Con lo start del Mondiale FIFA 2026, che si disputa tra Messico, Stati Uniti e Canada, si riaccende anche un tema che raramente entra nel racconto sportivo: l’impatto ambientale dei grandi eventi calcistici globali.
Mentre il torneo attira l’attenzione di milioni di tifosi in tutto il mondo, tra cerimonie, partite e spettacolo, cresce parallelamente il dibattito su ciò che resta fuori campo: emissioni, consumi energetici e mobilità internazionale.
Un evento globale, un’impronta globale
Un Mondiale di calcio non è soltanto una competizione sportiva, ma un evento logistico di dimensioni planetarie.
Squadre, staff tecnici, media e tifosi si spostano da un continente all’altro, generando un flusso continuo di viaggi a lunga distanza. Secondo numerosi studi dedicati ai grandi eventi sportivi internazionali, la componente più rilevante dell’impatto climatico è legata ai trasporti, in particolare ai voli intercontinentali.
Nel caso del Mondiale 2026, la distribuzione delle partite su un territorio così ampio comporta una rete di spostamenti ancora più estesa rispetto alle edizioni precedenti.
I trasporti restano il principale fattore di emissioni
Il nodo centrale resta la mobilità.
In eventi di questa scala, la quota maggiore delle emissioni di gas serra è generalmente attribuita agli spostamenti di:
- tifosi internazionali
- squadre e staff tecnici
- media e operatori
- fornitori e organizzatori
Il trasporto aereo rappresenta la componente più difficile da ridurre, soprattutto quando l’evento coinvolge Paesi e continenti diversi.
Non solo voli: il peso delle infrastrutture
Accanto ai trasporti, anche gli impianti sportivi contribuiscono all’impatto ambientale complessivo.
Gli stadi moderni richiedono energia per:
- illuminazione e maxischermi
- climatizzazione degli spazi interni
- sicurezza e servizi
- ristorazione e attività commerciali
A questo si aggiungono i consumi idrici per la manutenzione dei campi e la gestione dei rifiuti generati durante le partite.
Negli ultimi anni molte infrastrutture hanno introdotto sistemi di efficientamento energetico e soluzioni a basso impatto, ma la scala degli eventi continua a rappresentare una sfida rilevante.
Le promesse della sostenibilità sportiva
Le principali federazioni sportive internazionali, FIFA inclusa, hanno progressivamente inserito nei loro programmi obiettivi legati alla sostenibilità ambientale.
Tra le misure più comuni:
- utilizzo di energia rinnovabile negli stadi
- riduzione e riciclo dei rifiuti
- promozione del trasporto pubblico
- compensazione delle emissioni di carbonio
- certificazioni ambientali per impianti e organizzazione
Tuttavia, il tema delle compensazioni resta controverso: secondo molti esperti, esse non eliminano le emissioni prodotte, ma le bilanciano solo in parte attraverso progetti esterni.

(Dati salvati)
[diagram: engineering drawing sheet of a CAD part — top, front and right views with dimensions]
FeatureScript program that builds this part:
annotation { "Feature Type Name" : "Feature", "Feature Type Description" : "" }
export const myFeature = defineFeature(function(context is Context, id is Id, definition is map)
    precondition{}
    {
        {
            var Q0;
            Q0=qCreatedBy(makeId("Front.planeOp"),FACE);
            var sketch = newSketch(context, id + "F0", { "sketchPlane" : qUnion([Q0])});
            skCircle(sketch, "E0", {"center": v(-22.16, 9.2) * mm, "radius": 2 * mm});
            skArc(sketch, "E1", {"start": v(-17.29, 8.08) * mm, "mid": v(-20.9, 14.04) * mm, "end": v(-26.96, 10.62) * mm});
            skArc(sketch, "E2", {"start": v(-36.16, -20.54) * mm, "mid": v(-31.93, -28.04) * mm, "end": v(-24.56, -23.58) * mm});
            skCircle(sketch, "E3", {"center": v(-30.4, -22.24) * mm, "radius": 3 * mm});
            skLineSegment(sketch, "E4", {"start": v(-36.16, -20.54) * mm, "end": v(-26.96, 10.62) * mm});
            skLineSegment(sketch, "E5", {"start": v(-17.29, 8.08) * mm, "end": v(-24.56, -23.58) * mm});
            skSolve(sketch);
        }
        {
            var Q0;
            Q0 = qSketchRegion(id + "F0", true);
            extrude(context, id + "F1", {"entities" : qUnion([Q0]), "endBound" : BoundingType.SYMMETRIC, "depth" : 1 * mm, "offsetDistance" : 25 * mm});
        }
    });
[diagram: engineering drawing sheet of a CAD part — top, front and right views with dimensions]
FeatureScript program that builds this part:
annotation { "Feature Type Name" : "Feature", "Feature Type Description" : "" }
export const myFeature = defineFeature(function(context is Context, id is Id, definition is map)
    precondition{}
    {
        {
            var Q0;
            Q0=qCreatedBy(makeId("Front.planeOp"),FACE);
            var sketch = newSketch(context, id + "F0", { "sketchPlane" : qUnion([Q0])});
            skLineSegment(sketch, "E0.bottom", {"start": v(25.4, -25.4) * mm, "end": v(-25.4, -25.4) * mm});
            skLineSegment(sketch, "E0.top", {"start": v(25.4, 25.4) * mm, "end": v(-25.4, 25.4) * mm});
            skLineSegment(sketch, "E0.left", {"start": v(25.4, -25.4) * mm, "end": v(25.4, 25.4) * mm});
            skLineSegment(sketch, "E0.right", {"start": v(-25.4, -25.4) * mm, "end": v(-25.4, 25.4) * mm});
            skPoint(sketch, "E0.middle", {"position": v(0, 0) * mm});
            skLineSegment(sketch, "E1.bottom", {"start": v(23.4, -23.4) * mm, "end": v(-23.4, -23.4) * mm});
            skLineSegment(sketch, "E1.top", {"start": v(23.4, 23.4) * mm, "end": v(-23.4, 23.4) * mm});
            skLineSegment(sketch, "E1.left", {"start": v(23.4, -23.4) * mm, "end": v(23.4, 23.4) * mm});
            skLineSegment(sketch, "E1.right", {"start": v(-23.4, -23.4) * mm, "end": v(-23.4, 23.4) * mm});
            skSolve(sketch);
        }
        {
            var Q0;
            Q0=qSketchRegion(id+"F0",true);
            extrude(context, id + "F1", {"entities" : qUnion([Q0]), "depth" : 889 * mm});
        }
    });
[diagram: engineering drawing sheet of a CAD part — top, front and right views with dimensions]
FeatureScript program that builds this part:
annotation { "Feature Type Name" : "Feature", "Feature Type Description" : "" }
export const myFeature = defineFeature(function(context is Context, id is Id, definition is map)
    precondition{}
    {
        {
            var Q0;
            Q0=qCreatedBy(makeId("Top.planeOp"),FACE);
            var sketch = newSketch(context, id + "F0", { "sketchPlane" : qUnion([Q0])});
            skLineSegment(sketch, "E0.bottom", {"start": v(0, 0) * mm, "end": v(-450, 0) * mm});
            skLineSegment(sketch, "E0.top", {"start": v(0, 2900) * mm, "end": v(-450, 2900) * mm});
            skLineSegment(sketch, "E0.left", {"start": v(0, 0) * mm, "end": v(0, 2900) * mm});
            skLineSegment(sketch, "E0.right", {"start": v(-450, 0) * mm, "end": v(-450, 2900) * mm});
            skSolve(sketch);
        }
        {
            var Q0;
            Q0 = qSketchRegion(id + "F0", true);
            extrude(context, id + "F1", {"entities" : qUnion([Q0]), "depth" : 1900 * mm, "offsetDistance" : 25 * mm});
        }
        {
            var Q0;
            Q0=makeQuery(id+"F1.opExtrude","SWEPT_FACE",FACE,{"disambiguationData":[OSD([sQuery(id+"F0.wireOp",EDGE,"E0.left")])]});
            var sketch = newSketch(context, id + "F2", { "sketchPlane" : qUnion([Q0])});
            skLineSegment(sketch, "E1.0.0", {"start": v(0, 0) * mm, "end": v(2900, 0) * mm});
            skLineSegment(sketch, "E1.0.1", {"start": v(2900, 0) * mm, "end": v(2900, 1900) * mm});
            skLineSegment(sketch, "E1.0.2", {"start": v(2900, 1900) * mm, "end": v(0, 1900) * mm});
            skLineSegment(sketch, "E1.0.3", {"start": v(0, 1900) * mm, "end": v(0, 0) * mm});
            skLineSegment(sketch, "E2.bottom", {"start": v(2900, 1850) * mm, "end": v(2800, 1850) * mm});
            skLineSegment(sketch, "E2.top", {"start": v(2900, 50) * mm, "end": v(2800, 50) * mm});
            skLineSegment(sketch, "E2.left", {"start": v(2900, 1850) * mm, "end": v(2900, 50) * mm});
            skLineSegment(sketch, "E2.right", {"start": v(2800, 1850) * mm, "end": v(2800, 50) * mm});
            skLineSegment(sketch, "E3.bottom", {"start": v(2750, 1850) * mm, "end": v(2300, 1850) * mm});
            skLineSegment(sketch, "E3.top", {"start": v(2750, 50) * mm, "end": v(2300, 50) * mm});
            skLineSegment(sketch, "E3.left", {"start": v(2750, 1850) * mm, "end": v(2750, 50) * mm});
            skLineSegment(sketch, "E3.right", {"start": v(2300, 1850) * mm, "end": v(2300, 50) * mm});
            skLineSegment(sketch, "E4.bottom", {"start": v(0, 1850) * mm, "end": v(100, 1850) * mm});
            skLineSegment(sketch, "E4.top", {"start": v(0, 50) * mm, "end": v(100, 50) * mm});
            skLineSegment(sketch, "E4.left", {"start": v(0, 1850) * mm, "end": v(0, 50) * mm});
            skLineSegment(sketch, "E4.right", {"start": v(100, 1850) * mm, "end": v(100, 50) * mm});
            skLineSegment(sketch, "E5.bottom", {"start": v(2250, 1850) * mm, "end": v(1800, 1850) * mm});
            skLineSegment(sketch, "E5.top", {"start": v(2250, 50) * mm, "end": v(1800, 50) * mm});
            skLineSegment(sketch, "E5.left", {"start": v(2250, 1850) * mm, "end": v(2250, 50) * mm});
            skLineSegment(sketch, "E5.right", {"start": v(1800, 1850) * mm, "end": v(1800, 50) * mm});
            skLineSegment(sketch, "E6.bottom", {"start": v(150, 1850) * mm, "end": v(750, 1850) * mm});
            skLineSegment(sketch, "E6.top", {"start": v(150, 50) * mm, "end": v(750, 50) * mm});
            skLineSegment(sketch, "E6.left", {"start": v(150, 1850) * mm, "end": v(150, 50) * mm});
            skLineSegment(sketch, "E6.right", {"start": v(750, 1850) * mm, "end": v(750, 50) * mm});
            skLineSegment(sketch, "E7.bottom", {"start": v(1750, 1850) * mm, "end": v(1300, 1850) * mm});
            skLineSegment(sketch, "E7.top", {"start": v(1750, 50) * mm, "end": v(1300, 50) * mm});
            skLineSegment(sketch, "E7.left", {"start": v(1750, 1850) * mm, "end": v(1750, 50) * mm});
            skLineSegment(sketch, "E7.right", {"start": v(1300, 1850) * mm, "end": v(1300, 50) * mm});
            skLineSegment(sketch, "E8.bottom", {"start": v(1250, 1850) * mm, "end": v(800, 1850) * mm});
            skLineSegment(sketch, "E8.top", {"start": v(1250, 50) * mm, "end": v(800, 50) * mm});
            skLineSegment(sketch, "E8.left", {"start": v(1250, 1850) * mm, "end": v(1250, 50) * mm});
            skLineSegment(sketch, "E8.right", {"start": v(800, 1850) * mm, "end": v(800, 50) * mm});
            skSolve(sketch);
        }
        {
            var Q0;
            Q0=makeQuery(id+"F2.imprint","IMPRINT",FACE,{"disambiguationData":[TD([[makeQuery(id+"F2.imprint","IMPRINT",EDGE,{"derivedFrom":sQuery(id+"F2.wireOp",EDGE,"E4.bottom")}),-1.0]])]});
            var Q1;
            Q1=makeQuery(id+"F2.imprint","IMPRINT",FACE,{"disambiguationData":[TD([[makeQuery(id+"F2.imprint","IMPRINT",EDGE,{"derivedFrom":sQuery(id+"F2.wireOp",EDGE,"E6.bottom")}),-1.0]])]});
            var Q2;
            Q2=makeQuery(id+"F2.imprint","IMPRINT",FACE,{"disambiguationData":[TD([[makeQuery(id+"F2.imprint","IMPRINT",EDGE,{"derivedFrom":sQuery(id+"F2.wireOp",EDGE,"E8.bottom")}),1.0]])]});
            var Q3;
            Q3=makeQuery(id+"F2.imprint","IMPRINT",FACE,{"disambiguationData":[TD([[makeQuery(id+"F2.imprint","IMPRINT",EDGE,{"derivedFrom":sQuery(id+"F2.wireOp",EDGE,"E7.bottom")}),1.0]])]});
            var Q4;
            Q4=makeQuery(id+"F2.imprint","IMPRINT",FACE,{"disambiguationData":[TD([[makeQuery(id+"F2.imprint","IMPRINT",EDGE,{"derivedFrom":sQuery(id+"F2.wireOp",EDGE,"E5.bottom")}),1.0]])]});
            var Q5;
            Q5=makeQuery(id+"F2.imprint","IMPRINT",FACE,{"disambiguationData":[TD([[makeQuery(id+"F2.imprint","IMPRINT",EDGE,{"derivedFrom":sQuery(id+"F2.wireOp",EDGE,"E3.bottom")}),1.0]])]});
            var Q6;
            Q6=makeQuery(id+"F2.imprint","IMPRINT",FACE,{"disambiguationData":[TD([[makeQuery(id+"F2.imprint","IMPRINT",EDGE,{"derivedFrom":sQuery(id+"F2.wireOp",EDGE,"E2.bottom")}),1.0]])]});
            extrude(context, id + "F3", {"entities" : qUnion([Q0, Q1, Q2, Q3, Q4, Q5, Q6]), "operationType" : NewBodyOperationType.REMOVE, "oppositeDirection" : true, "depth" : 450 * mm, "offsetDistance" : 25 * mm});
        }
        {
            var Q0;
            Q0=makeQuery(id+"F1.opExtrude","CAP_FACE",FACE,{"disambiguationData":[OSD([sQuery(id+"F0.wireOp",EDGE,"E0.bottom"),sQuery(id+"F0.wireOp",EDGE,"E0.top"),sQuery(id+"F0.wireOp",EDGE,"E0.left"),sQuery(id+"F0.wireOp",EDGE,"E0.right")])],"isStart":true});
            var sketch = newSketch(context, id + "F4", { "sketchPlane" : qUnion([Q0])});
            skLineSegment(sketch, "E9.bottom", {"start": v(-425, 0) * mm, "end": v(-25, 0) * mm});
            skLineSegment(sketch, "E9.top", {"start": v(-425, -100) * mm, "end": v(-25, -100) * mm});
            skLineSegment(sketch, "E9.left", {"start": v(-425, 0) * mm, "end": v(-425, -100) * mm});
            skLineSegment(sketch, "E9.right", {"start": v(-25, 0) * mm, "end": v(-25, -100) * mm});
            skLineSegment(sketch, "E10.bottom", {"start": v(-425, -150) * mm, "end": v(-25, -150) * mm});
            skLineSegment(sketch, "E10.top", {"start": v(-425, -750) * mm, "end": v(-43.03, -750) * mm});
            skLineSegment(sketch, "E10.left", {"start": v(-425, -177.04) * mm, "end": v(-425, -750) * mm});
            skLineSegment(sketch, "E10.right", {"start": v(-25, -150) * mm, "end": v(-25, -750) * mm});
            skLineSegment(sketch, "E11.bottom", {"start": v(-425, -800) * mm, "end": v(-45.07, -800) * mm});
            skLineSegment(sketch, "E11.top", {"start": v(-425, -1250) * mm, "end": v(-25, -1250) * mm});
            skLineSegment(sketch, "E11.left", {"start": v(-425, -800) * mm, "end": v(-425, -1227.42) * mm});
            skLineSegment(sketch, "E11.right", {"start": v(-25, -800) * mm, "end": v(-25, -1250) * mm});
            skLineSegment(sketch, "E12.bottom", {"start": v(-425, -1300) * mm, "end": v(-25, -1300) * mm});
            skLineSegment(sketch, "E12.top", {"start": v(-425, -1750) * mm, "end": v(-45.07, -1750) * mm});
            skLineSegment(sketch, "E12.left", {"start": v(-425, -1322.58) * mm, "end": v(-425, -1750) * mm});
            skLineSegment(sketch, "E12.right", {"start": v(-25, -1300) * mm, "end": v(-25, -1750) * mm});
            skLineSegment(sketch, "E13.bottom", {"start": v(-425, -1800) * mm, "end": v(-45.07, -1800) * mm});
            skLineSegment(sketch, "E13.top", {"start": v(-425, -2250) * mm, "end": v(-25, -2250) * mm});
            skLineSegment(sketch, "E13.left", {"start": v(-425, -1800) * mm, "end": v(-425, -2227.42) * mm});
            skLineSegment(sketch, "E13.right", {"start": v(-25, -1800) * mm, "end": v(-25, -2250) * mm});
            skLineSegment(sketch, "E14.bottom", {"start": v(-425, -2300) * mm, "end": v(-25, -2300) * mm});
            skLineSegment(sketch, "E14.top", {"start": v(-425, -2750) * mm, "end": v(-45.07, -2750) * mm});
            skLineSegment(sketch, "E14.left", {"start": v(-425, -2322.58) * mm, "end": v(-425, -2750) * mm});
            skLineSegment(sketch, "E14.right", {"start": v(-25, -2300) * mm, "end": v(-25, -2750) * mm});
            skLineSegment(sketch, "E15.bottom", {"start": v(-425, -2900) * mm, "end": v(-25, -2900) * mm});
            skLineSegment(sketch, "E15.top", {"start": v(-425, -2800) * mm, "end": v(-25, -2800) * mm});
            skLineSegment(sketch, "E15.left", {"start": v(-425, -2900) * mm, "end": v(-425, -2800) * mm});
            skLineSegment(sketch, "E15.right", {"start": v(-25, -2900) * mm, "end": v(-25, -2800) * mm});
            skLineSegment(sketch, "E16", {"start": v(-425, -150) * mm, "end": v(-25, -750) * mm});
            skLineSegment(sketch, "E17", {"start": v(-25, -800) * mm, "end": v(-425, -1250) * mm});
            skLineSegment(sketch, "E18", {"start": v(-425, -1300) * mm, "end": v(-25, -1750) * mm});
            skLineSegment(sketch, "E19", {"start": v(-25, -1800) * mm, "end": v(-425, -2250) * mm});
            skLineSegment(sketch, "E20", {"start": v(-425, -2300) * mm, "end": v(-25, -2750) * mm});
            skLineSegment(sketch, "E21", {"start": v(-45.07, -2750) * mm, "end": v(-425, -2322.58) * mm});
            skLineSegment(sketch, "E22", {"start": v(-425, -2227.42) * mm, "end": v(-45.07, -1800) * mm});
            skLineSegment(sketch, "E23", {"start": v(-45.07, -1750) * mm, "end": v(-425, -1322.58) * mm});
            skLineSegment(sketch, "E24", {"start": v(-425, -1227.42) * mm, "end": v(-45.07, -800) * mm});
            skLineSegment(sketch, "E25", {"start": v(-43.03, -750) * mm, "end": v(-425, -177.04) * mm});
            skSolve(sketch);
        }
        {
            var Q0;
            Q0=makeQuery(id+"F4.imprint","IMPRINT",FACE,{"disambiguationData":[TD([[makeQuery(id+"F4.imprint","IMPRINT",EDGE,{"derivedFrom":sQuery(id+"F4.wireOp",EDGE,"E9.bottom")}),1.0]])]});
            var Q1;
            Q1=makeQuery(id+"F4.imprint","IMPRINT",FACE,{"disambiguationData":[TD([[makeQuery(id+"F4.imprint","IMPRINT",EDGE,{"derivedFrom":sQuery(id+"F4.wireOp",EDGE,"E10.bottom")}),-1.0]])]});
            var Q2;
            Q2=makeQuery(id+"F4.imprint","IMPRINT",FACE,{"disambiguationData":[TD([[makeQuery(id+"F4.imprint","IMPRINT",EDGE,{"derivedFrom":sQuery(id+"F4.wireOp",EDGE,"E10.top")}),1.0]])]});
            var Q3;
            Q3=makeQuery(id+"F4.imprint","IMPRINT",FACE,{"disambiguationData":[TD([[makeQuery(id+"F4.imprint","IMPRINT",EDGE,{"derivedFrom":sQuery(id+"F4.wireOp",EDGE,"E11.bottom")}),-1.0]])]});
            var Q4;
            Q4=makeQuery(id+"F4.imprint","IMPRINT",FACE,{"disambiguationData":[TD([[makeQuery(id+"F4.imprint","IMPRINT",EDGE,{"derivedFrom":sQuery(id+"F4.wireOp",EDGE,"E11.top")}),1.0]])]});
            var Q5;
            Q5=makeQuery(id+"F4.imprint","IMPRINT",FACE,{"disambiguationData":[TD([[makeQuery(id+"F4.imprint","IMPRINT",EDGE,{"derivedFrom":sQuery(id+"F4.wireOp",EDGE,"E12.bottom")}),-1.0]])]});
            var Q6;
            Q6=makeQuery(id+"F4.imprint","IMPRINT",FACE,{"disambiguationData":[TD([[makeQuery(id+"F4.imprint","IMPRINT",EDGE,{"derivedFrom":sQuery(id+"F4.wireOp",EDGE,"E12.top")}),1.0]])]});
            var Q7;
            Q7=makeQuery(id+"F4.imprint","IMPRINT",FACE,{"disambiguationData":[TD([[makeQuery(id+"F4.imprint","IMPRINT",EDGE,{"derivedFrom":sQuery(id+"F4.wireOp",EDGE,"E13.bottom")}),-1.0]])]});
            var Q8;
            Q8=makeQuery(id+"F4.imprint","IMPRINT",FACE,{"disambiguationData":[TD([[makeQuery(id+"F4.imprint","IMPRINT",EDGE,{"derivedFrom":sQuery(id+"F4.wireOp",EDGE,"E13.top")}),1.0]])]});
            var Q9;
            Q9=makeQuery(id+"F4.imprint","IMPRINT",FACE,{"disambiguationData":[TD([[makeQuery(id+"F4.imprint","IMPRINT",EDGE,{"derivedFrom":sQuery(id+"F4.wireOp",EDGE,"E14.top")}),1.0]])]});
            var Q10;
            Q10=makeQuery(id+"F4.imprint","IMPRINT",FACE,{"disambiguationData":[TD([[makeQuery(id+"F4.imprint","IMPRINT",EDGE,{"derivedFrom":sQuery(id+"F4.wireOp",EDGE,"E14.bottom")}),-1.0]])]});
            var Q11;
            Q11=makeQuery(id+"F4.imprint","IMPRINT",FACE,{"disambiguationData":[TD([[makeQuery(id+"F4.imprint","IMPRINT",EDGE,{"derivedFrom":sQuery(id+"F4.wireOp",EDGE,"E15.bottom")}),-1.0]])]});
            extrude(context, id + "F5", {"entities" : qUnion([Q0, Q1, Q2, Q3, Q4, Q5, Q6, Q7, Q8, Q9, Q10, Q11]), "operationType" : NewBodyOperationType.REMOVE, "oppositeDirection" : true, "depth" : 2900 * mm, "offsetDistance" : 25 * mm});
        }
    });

SCOPO DEL COMPITO: Estrai dal testo sull'impatto ambientale del Mondiale il brano che comincia con "Con lo start" e va avanti fino a "e mobilità internazionale.". Copialo senza cambiare nulla. I record arrivano da un'altra fonte.

ESITO DEL COMPITO:
Con lo start del Mondiale FIFA 2026, che si disputa tra Messico, Stati Uniti e Canada, si riaccende anche un tema che raramente entra nel racconto sportivo: l’impatto ambientale dei grandi eventi calcistici globali.
Mentre il torneo attira l’attenzione di milioni di tifosi in tutto il mondo, tra cerimonie, partite e spettacolo, cresce parallelamente il dibattito su ciò che resta fuori campo: emissioni, consumi energetici e mobilità internazionale.